The Council adopted a motion calling on the County Executive to create a task force to examine ways of increasing awareness of options available for parents to legally and safely give up a newborn.
“Safe alternatives exist under State law that can help reduce child abandonment and avoid the kind of tragedy that occurred near North Bend last month,” said Councilmember Reagan Dunn, lead sponsor of the motion. “The focus of this task force is to bring greater awareness of The Safety of Newborn Children Law to the residents of King County.”
The Safety of Newborn Children Law was adopted in Washington state in 2002 and says that parents can leave newborns with qualified individuals at hospitals, fire stations or federally designated rural health clinics anonymously up to 72 hours after the birth of a child without fear of prosecution for abandonment.
The goal of the motion is to ultimately save lives and provide options to young parents who don’t know where to turn for help.
“I appreciate the unanimous support of my colleagues on the council for this legislation to help inform new moms of options so they don’t abandon their babies. People need to know a newborn baby can be taken to a hospital or fire station,” said Councilmember Kathy Lambert, chair of the Council’s Law, Justice, Health and Human Services Committee. “Knowing of this state law may save lives. I’m encouraged that people will now have greater access to information that they can share with those in need.”
“We should do everything we can to avoid similar tragedies by educating new mothers about all of their options with their newborns,” said Sheriff John Urquhart. “I commend the County Council for making this a priority and passing this important motion.”
The task force will consist of representatives from the Executive and Council, local cities, health care institutions, public health, the criminal justice system, human service agencies, and first responders.
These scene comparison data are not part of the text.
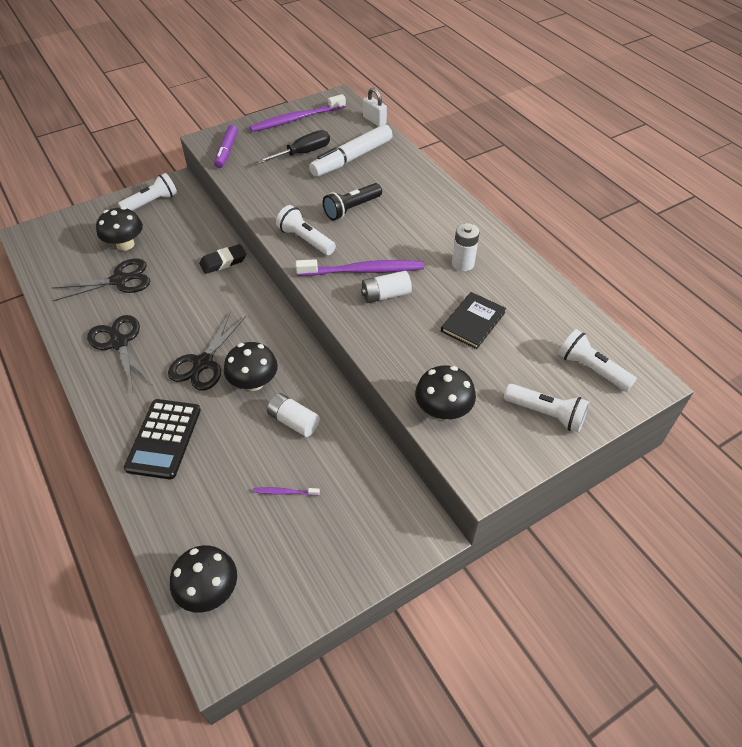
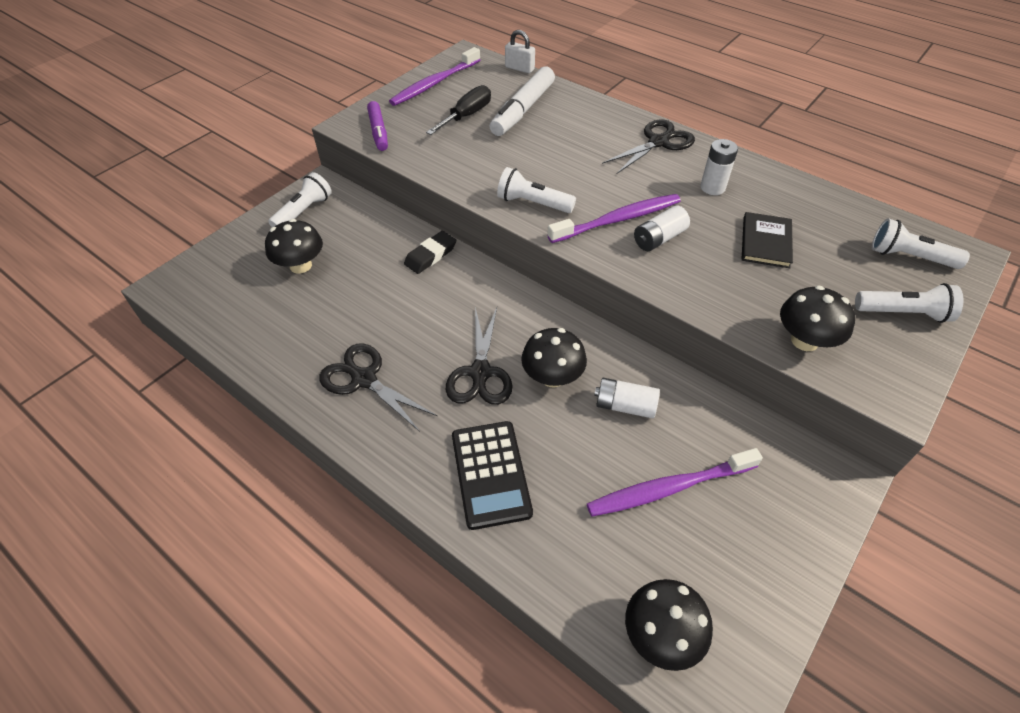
camera: 20 degrees left, 0 degrees up
black scissors [52,259,150,301] -> black scissors moved to [602,119,695,174]
purple toothbrush [253,487,320,496] -> purple toothbrush [587,448,763,517], size x2.26
black flashlight [323,183,382,220] -> none

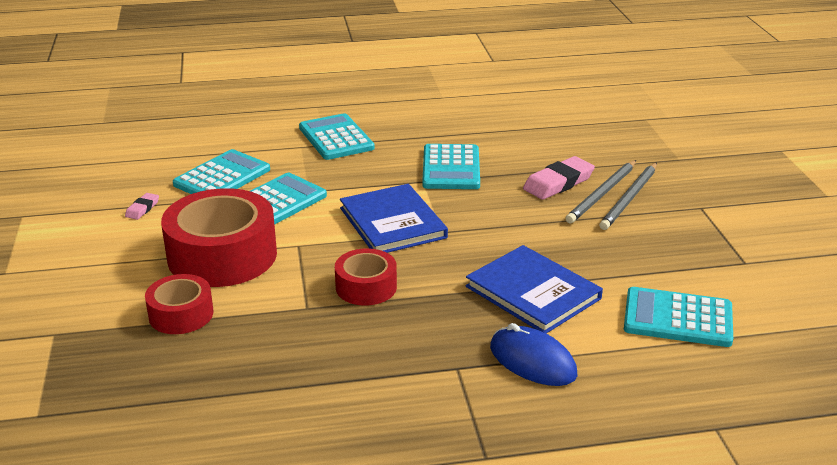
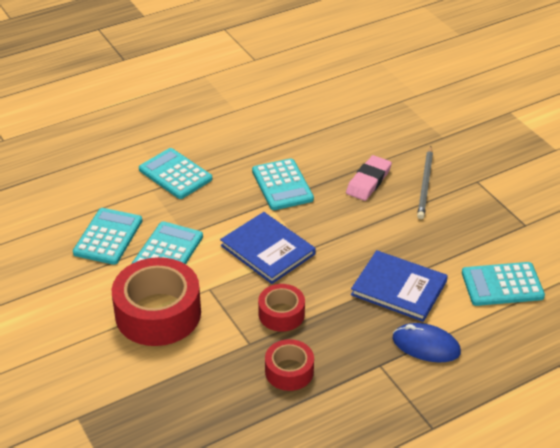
camera: 20 degrees left, 10 degrees up
pink eraser [125,193,159,220] -> none
red tape [145,274,214,334] -> red tape moved to [265,339,314,391]
grey pencil [565,160,636,223] -> none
The motion calls for the task force to be in place by April 30 and to provide the Council and the Executive recommendations that include:
• How the County can engage in a collaborative campaign on educating service providers and the public about the Safety of Newborn Children Law;
• Ways to work with the state to obtain useful, timely data on instances of safe transfer of newborns and newborn abandonment;
• Examining whether the program should expand through state legislation the locations where newborns can be accepted.
The motion calls on the task force to present its report to the Council by October 30, 2014.